#### PROMPT
Please work out how many lines in the records below include the word "zero", and reply with that number only.

#### SOURCE MATERIAL
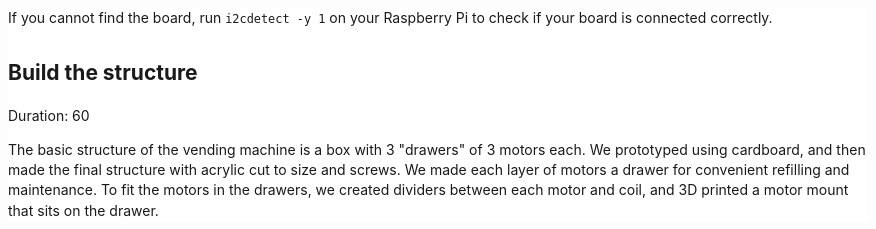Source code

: If you cannot find the board, run `i2cdetect -y 1` on your Raspberry Pi to check if your board is connected correctly.



## Build the structure

Duration: 60

The basic structure of the vending machine is a box with 3 "drawers" of 3 motors each. We prototyped using cardboard, and then made the final structure with acrylic cut to size and screws. We made each layer of motors a drawer for convenient refilling and maintenance. To fit the motors in the drawers, we created dividers between each motor and coil, and 3D printed a motor mount that sits on the drawer.
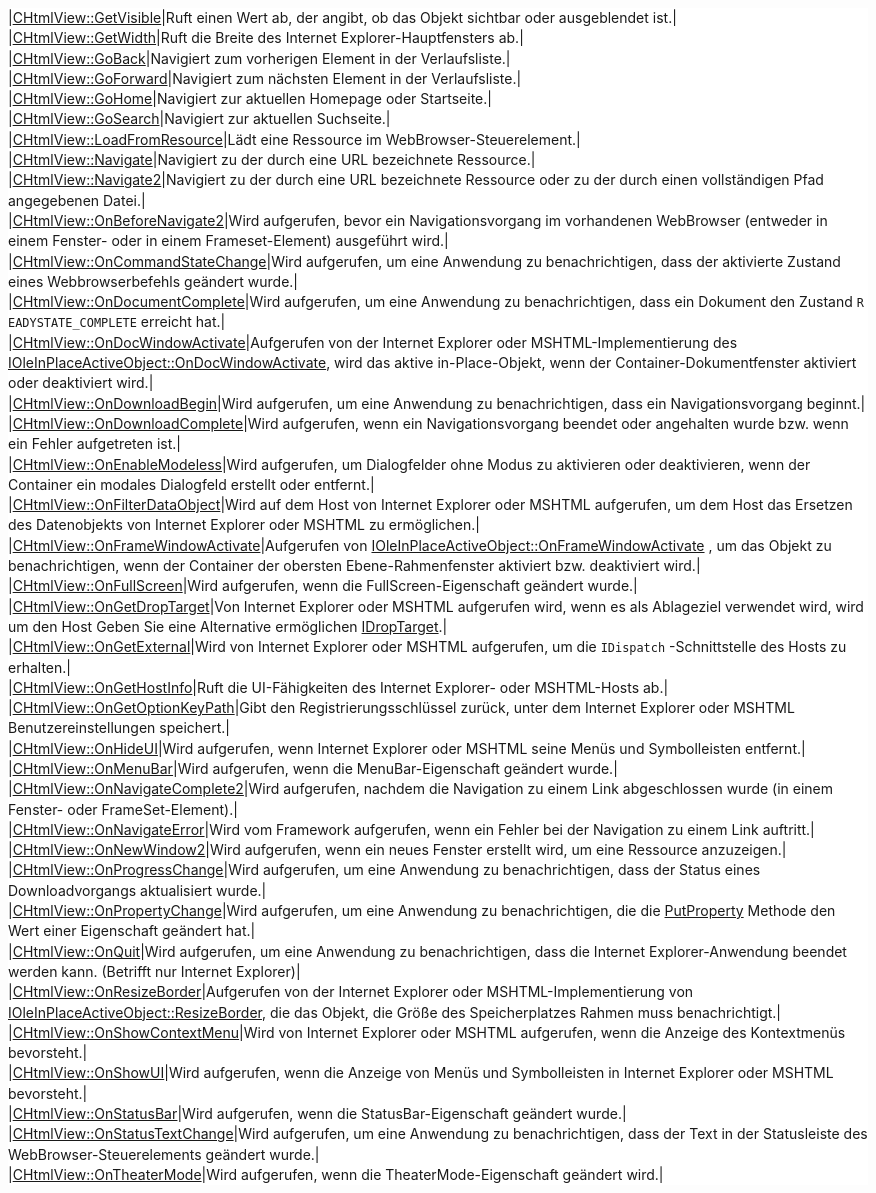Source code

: |[CHtmlView::GetVisible](#getvisible)|Ruft einen Wert ab, der angibt, ob das Objekt sichtbar oder ausgeblendet ist.|  
|[CHtmlView::GetWidth](#getwidth)|Ruft die Breite des Internet Explorer-Hauptfensters ab.|  
|[CHtmlView::GoBack](#goback)|Navigiert zum vorherigen Element in der Verlaufsliste.|  
|[CHtmlView::GoForward](#goforward)|Navigiert zum nächsten Element in der Verlaufsliste.|  
|[CHtmlView::GoHome](#gohome)|Navigiert zur aktuellen Homepage oder Startseite.|  
|[CHtmlView::GoSearch](#gosearch)|Navigiert zur aktuellen Suchseite.|  
|[CHtmlView::LoadFromResource](#loadfromresource)|Lädt eine Ressource im WebBrowser-Steuerelement.|  
|[CHtmlView::Navigate](#navigate)|Navigiert zu der durch eine URL bezeichnete Ressource.|  
|[CHtmlView::Navigate2](#navigate2)|Navigiert zu der durch eine URL bezeichnete Ressource oder zu der durch einen vollständigen Pfad angegebenen Datei.|  
|[CHtmlView::OnBeforeNavigate2](#onbeforenavigate2)|Wird aufgerufen, bevor ein Navigationsvorgang im vorhandenen WebBrowser (entweder in einem Fenster- oder in einem Frameset-Element) ausgeführt wird.|  
|[CHtmlView::OnCommandStateChange](#oncommandstatechange)|Wird aufgerufen, um eine Anwendung zu benachrichtigen, dass der aktivierte Zustand eines Webbrowserbefehls geändert wurde.|  
|[CHtmlView::OnDocumentComplete](#ondocumentcomplete)|Wird aufgerufen, um eine Anwendung zu benachrichtigen, dass ein Dokument den Zustand `READYSTATE_COMPLETE` erreicht hat.|  
|[CHtmlView::OnDocWindowActivate](#ondocwindowactivate)|Aufgerufen von der Internet Explorer oder MSHTML-Implementierung des [IOleInPlaceActiveObject::OnDocWindowActivate](http://msdn.microsoft.com/library/windows/desktop/ms687281), wird das aktive in-Place-Objekt, wenn der Container-Dokumentfenster aktiviert oder deaktiviert wird.|  
|[CHtmlView::OnDownloadBegin](#ondownloadbegin)|Wird aufgerufen, um eine Anwendung zu benachrichtigen, dass ein Navigationsvorgang beginnt.|  
|[CHtmlView::OnDownloadComplete](#ondownloadcomplete)|Wird aufgerufen, wenn ein Navigationsvorgang beendet oder angehalten wurde bzw. wenn ein Fehler aufgetreten ist.|  
|[CHtmlView::OnEnableModeless](#onenablemodeless)|Wird aufgerufen, um Dialogfelder ohne Modus zu aktivieren oder deaktivieren, wenn der Container ein modales Dialogfeld erstellt oder entfernt.|  
|[CHtmlView::OnFilterDataObject](#onfilterdataobject)|Wird auf dem Host von Internet Explorer oder MSHTML aufgerufen, um dem Host das Ersetzen des Datenobjekts von Internet Explorer oder MSHTML zu ermöglichen.|  
|[CHtmlView::OnFrameWindowActivate](#onframewindowactivate)|Aufgerufen von [IOleInPlaceActiveObject::OnFrameWindowActivate](http://msdn.microsoft.com/library/windows/desktop/ms683969) , um das Objekt zu benachrichtigen, wenn der Container der obersten Ebene-Rahmenfenster aktiviert bzw. deaktiviert wird.|  
|[CHtmlView::OnFullScreen](#onfullscreen)|Wird aufgerufen, wenn die FullScreen-Eigenschaft geändert wurde.|  
|[CHtmlView::OnGetDropTarget](#ongetdroptarget)|Von Internet Explorer oder MSHTML aufgerufen wird, wenn es als Ablageziel verwendet wird, wird um den Host Geben Sie eine Alternative ermöglichen [IDropTarget](http://msdn.microsoft.com/library/windows/desktop/ms679679).|  
|[CHtmlView::OnGetExternal](#ongetexternal)|Wird von Internet Explorer oder MSHTML aufgerufen, um die `IDispatch` -Schnittstelle des Hosts zu erhalten.|  
|[CHtmlView::OnGetHostInfo](#ongethostinfo)|Ruft die UI-Fähigkeiten des Internet Explorer- oder MSHTML-Hosts ab.|  
|[CHtmlView::OnGetOptionKeyPath](#ongetoptionkeypath)|Gibt den Registrierungsschlüssel zurück, unter dem Internet Explorer oder MSHTML Benutzereinstellungen speichert.|  
|[CHtmlView::OnHideUI](#onhideui)|Wird aufgerufen, wenn Internet Explorer oder MSHTML seine Menüs und Symbolleisten entfernt.|  
|[CHtmlView::OnMenuBar](#onmenubar)|Wird aufgerufen, wenn die MenuBar-Eigenschaft geändert wurde.|  
|[CHtmlView::OnNavigateComplete2](#onnavigatecomplete2)|Wird aufgerufen, nachdem die Navigation zu einem Link abgeschlossen wurde (in einem Fenster- oder FrameSet-Element).|  
|[CHtmlView::OnNavigateError](#onnavigateerror)|Wird vom Framework aufgerufen, wenn ein Fehler bei der Navigation zu einem Link auftritt.|  
|[CHtmlView::OnNewWindow2](#onnewwindow2)|Wird aufgerufen, wenn ein neues Fenster erstellt wird, um eine Ressource anzuzeigen.|  
|[CHtmlView::OnProgressChange](#onprogresschange)|Wird aufgerufen, um eine Anwendung zu benachrichtigen, dass der Status eines Downloadvorgangs aktualisiert wurde.|  
|[CHtmlView::OnPropertyChange](#onpropertychange)|Wird aufgerufen, um eine Anwendung zu benachrichtigen, die die [PutProperty](#putproperty) Methode den Wert einer Eigenschaft geändert hat.|  
|[CHtmlView::OnQuit](#onquit)|Wird aufgerufen, um eine Anwendung zu benachrichtigen, dass die Internet Explorer-Anwendung beendet werden kann. (Betrifft nur Internet Explorer)|  
|[CHtmlView::OnResizeBorder](#onresizeborder)|Aufgerufen von der Internet Explorer oder MSHTML-Implementierung von [IOleInPlaceActiveObject::ResizeBorder](http://msdn.microsoft.com/library/windows/desktop/ms680053), die das Objekt, die Größe des Speicherplatzes Rahmen muss benachrichtigt.|  
|[CHtmlView::OnShowContextMenu](#onshowcontextmenu)|Wird von Internet Explorer oder MSHTML aufgerufen, wenn die Anzeige des Kontextmenüs bevorsteht.|  
|[CHtmlView::OnShowUI](#onshowui)|Wird aufgerufen, wenn die Anzeige von Menüs und Symbolleisten in Internet Explorer oder MSHTML bevorsteht.|  
|[CHtmlView::OnStatusBar](#onstatusbar)|Wird aufgerufen, wenn die StatusBar-Eigenschaft geändert wurde.|  
|[CHtmlView::OnStatusTextChange](#onstatustextchange)|Wird aufgerufen, um eine Anwendung zu benachrichtigen, dass der Text in der Statusleiste des WebBrowser-Steuerelements geändert wurde.|  
|[CHtmlView::OnTheaterMode](#ontheatermode)|Wird aufgerufen, wenn die TheaterMode-Eigenschaft geändert wird.|  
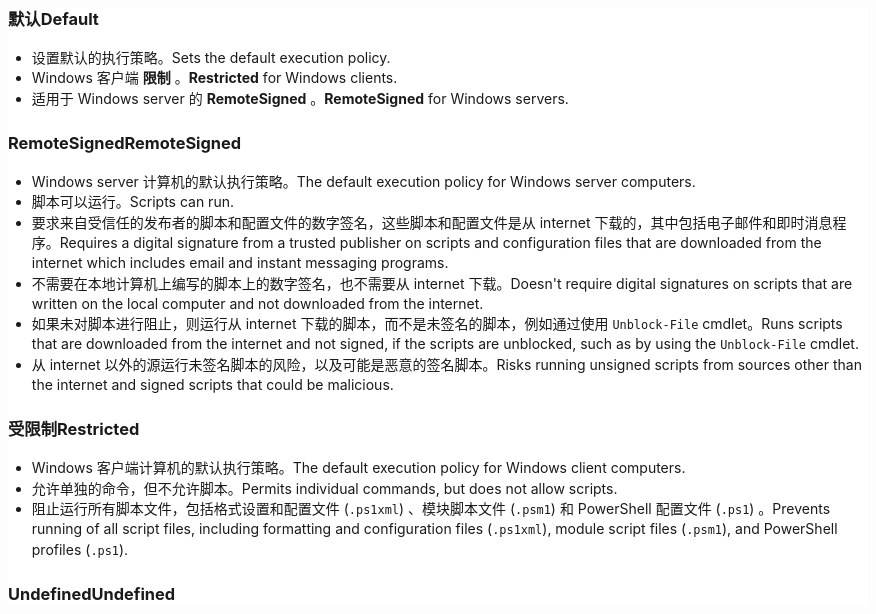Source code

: ### <a name="default"></a><span data-ttu-id="4b2f1-132">默认</span><span class="sxs-lookup"><span data-stu-id="4b2f1-132">Default</span></span>

- <span data-ttu-id="4b2f1-133">设置默认的执行策略。</span><span class="sxs-lookup"><span data-stu-id="4b2f1-133">Sets the default execution policy.</span></span>
- <span data-ttu-id="4b2f1-134">Windows 客户端 **限制** 。</span><span class="sxs-lookup"><span data-stu-id="4b2f1-134">**Restricted** for Windows clients.</span></span>
- <span data-ttu-id="4b2f1-135">适用于 Windows server 的 **RemoteSigned** 。</span><span class="sxs-lookup"><span data-stu-id="4b2f1-135">**RemoteSigned** for Windows servers.</span></span>

### <a name="remotesigned"></a><span data-ttu-id="4b2f1-136">RemoteSigned</span><span class="sxs-lookup"><span data-stu-id="4b2f1-136">RemoteSigned</span></span>

- <span data-ttu-id="4b2f1-137">Windows server 计算机的默认执行策略。</span><span class="sxs-lookup"><span data-stu-id="4b2f1-137">The default execution policy for Windows server computers.</span></span>
- <span data-ttu-id="4b2f1-138">脚本可以运行。</span><span class="sxs-lookup"><span data-stu-id="4b2f1-138">Scripts can run.</span></span>
- <span data-ttu-id="4b2f1-139">要求来自受信任的发布者的脚本和配置文件的数字签名，这些脚本和配置文件是从 internet 下载的，其中包括电子邮件和即时消息程序。</span><span class="sxs-lookup"><span data-stu-id="4b2f1-139">Requires a digital signature from a trusted publisher on scripts and configuration files that are downloaded from the internet which includes email and instant messaging programs.</span></span>
- <span data-ttu-id="4b2f1-140">不需要在本地计算机上编写的脚本上的数字签名，也不需要从 internet 下载。</span><span class="sxs-lookup"><span data-stu-id="4b2f1-140">Doesn't require digital signatures on scripts that are written on the local computer and not downloaded from the internet.</span></span>
- <span data-ttu-id="4b2f1-141">如果未对脚本进行阻止，则运行从 internet 下载的脚本，而不是未签名的脚本，例如通过使用 `Unblock-File` cmdlet。</span><span class="sxs-lookup"><span data-stu-id="4b2f1-141">Runs scripts that are downloaded from the internet and not signed, if the scripts are unblocked, such as by using the `Unblock-File` cmdlet.</span></span>
- <span data-ttu-id="4b2f1-142">从 internet 以外的源运行未签名脚本的风险，以及可能是恶意的签名脚本。</span><span class="sxs-lookup"><span data-stu-id="4b2f1-142">Risks running unsigned scripts from sources other than the internet and signed scripts that could be malicious.</span></span>

### <a name="restricted"></a><span data-ttu-id="4b2f1-143">受限制</span><span class="sxs-lookup"><span data-stu-id="4b2f1-143">Restricted</span></span>

- <span data-ttu-id="4b2f1-144">Windows 客户端计算机的默认执行策略。</span><span class="sxs-lookup"><span data-stu-id="4b2f1-144">The default execution policy for Windows client computers.</span></span>
- <span data-ttu-id="4b2f1-145">允许单独的命令，但不允许脚本。</span><span class="sxs-lookup"><span data-stu-id="4b2f1-145">Permits individual commands, but does not allow scripts.</span></span>
- <span data-ttu-id="4b2f1-146">阻止运行所有脚本文件，包括格式设置和配置文件 (`.ps1xml`) 、模块脚本文件 (`.psm1`) 和 PowerShell 配置文件 (`.ps1`) 。</span><span class="sxs-lookup"><span data-stu-id="4b2f1-146">Prevents running of all script files, including formatting and configuration files (`.ps1xml`), module script files (`.psm1`), and PowerShell profiles (`.ps1`).</span></span>

### <a name="undefined"></a><span data-ttu-id="4b2f1-147">Undefined</span><span class="sxs-lookup"><span data-stu-id="4b2f1-147">Undefined</span></span>
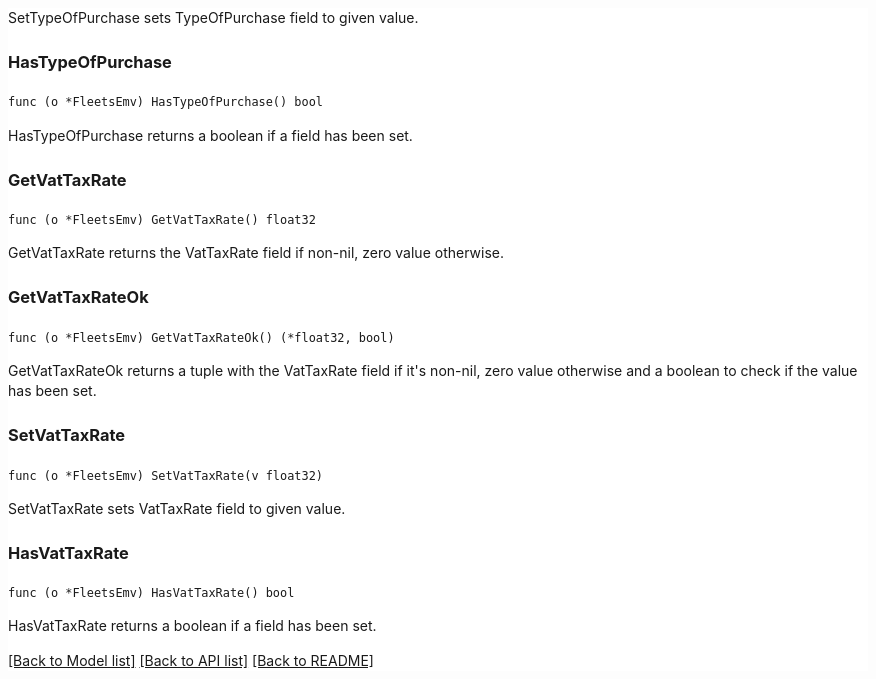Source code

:SetTypeOfPurchase sets TypeOfPurchase field to given value.

### HasTypeOfPurchase

`func (o *FleetsEmv) HasTypeOfPurchase() bool`

HasTypeOfPurchase returns a boolean if a field has been set.

### GetVatTaxRate

`func (o *FleetsEmv) GetVatTaxRate() float32`

GetVatTaxRate returns the VatTaxRate field if non-nil, zero value otherwise.

### GetVatTaxRateOk

`func (o *FleetsEmv) GetVatTaxRateOk() (*float32, bool)`

GetVatTaxRateOk returns a tuple with the VatTaxRate field if it's non-nil, zero value otherwise
and a boolean to check if the value has been set.

### SetVatTaxRate

`func (o *FleetsEmv) SetVatTaxRate(v float32)`

SetVatTaxRate sets VatTaxRate field to given value.

### HasVatTaxRate

`func (o *FleetsEmv) HasVatTaxRate() bool`

HasVatTaxRate returns a boolean if a field has been set.


[[Back to Model list]](../README.md#documentation-for-models) [[Back to API list]](../README.md#documentation-for-api-endpoints) [[Back to README]](../README.md)



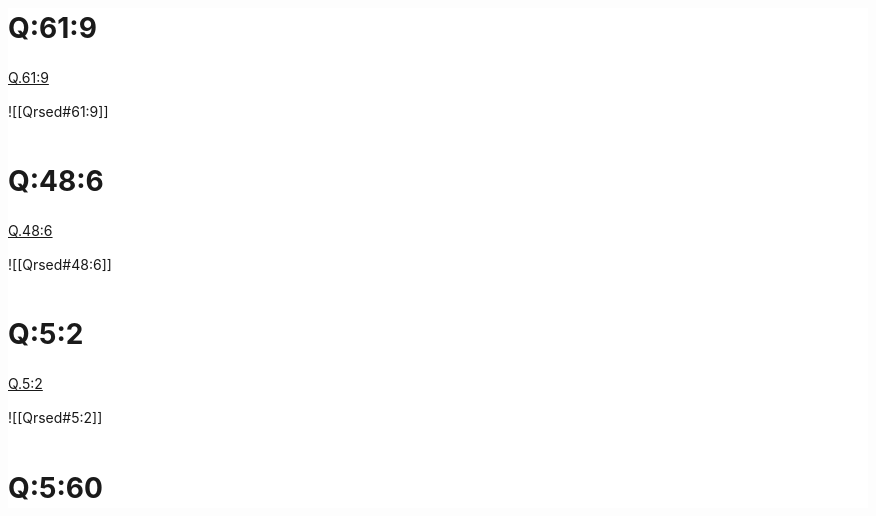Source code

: 

# Q:61:9

[Q.61:9](https://quran.com/61:9/tafsirs/ar-tafsir-al-tabari)

![[Qrsed#61:9]]



# Q:48:6

[Q.48:6](https://quran.com/48:6/tafsirs/ar-tafsir-al-tabari)

![[Qrsed#48:6]]



# Q:5:2

[Q.5:2](https://quran.com/5:2/tafsirs/ar-tafsir-al-tabari)

![[Qrsed#5:2]]



# Q:5:60

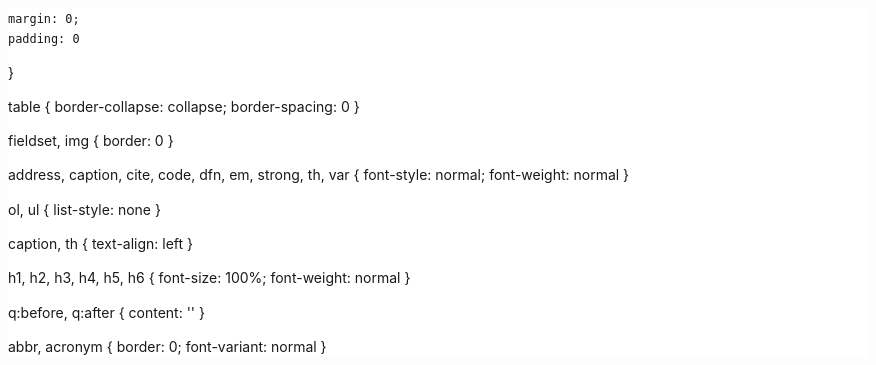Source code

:     margin: 0;
    padding: 0
}

table {
    border-collapse: collapse;
    border-spacing: 0
}

fieldset,
img {
    border: 0
}

address,
caption,
cite,
code,
dfn,
em,
strong,
th,
var {
    font-style: normal;
    font-weight: normal
}

ol,
ul {
    list-style: none
}

caption,
th {
    text-align: left
}

h1,
h2,
h3,
h4,
h5,
h6 {
    font-size: 100%;
    font-weight: normal
}

q:before,
q:after {
    content: ''
}

abbr,
acronym {
    border: 0;
    font-variant: normal
}

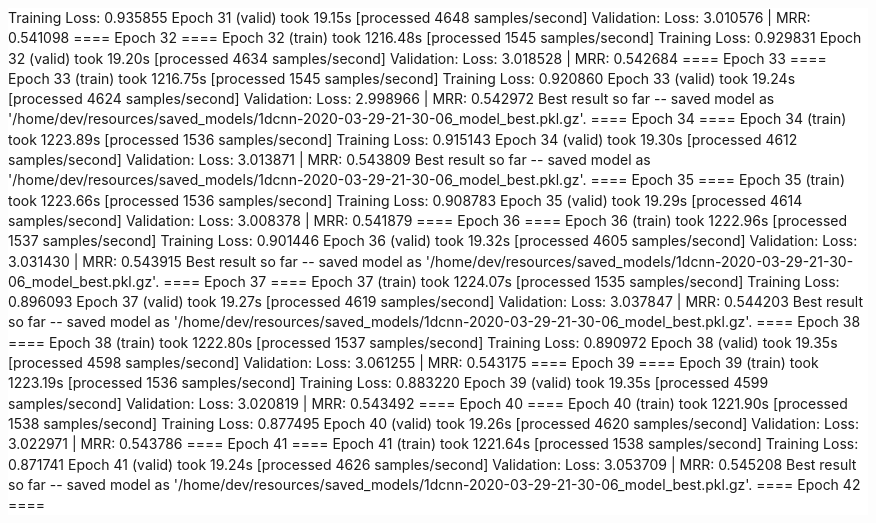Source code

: Training Loss: 0.935855
Epoch 31 (valid) took 19.15s [processed 4648 samples/second]
Validation: Loss: 3.010576 | MRR: 0.541098
==== Epoch 32 ====
Epoch 32 (train) took 1216.48s [processed 1545 samples/second]
Training Loss: 0.929831
Epoch 32 (valid) took 19.20s [processed 4634 samples/second]
Validation: Loss: 3.018528 | MRR: 0.542684
==== Epoch 33 ====
Epoch 33 (train) took 1216.75s [processed 1545 samples/second]
Training Loss: 0.920860
Epoch 33 (valid) took 19.24s [processed 4624 samples/second]
Validation: Loss: 2.998966 | MRR: 0.542972
Best result so far -- saved model as '/home/dev/resources/saved_models/1dcnn-2020-03-29-21-30-06_model_best.pkl.gz'.
==== Epoch 34 ====
Epoch 34 (train) took 1223.89s [processed 1536 samples/second]
Training Loss: 0.915143
Epoch 34 (valid) took 19.30s [processed 4612 samples/second]
Validation: Loss: 3.013871 | MRR: 0.543809
Best result so far -- saved model as '/home/dev/resources/saved_models/1dcnn-2020-03-29-21-30-06_model_best.pkl.gz'.
==== Epoch 35 ====
Epoch 35 (train) took 1223.66s [processed 1536 samples/second]
Training Loss: 0.908783
Epoch 35 (valid) took 19.29s [processed 4614 samples/second]
Validation: Loss: 3.008378 | MRR: 0.541879
==== Epoch 36 ====
Epoch 36 (train) took 1222.96s [processed 1537 samples/second]
Training Loss: 0.901446
Epoch 36 (valid) took 19.32s [processed 4605 samples/second]
Validation: Loss: 3.031430 | MRR: 0.543915
Best result so far -- saved model as '/home/dev/resources/saved_models/1dcnn-2020-03-29-21-30-06_model_best.pkl.gz'.
==== Epoch 37 ====
Epoch 37 (train) took 1224.07s [processed 1535 samples/second]
Training Loss: 0.896093
Epoch 37 (valid) took 19.27s [processed 4619 samples/second]
Validation: Loss: 3.037847 | MRR: 0.544203
Best result so far -- saved model as '/home/dev/resources/saved_models/1dcnn-2020-03-29-21-30-06_model_best.pkl.gz'.
==== Epoch 38 ====
Epoch 38 (train) took 1222.80s [processed 1537 samples/second]
Training Loss: 0.890972
Epoch 38 (valid) took 19.35s [processed 4598 samples/second]
Validation: Loss: 3.061255 | MRR: 0.543175
==== Epoch 39 ====
Epoch 39 (train) took 1223.19s [processed 1536 samples/second]
Training Loss: 0.883220
Epoch 39 (valid) took 19.35s [processed 4599 samples/second]
Validation: Loss: 3.020819 | MRR: 0.543492
==== Epoch 40 ====
Epoch 40 (train) took 1221.90s [processed 1538 samples/second]
Training Loss: 0.877495
Epoch 40 (valid) took 19.26s [processed 4620 samples/second]
Validation: Loss: 3.022971 | MRR: 0.543786
==== Epoch 41 ====
Epoch 41 (train) took 1221.64s [processed 1538 samples/second]
Training Loss: 0.871741
Epoch 41 (valid) took 19.24s [processed 4626 samples/second]
Validation: Loss: 3.053709 | MRR: 0.545208
Best result so far -- saved model as '/home/dev/resources/saved_models/1dcnn-2020-03-29-21-30-06_model_best.pkl.gz'.
==== Epoch 42 ====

#### RESPONSE BOX
2